COLLECTED MATERIAL:

··········

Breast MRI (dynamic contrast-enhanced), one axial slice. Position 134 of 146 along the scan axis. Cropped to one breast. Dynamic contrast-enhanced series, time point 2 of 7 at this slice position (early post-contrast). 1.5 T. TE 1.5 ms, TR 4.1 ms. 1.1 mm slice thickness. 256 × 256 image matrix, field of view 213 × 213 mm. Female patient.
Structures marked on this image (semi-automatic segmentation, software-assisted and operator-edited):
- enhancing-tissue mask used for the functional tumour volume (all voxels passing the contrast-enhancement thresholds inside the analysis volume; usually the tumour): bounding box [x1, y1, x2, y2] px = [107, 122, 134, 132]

··········

Every line of the data above that includes "image" should be listed.

Breast MRI (dynamic contrast-enhanced), one axial slice. Position 134 of 146 along the scan axis. Cropped to one breast. Dynamic contrast-enhanced series, time point 2 of 7 at this slice position (early post-contrast). 1.5 T. TE 1.5 ms, TR 4.1 ms. 1.1 mm slice thickness. 256 × 256 image matrix, field of view 213 × 213 mm. Female patient.
Structures marked on this image (semi-automatic segmentation, software-assisted and operator-edited):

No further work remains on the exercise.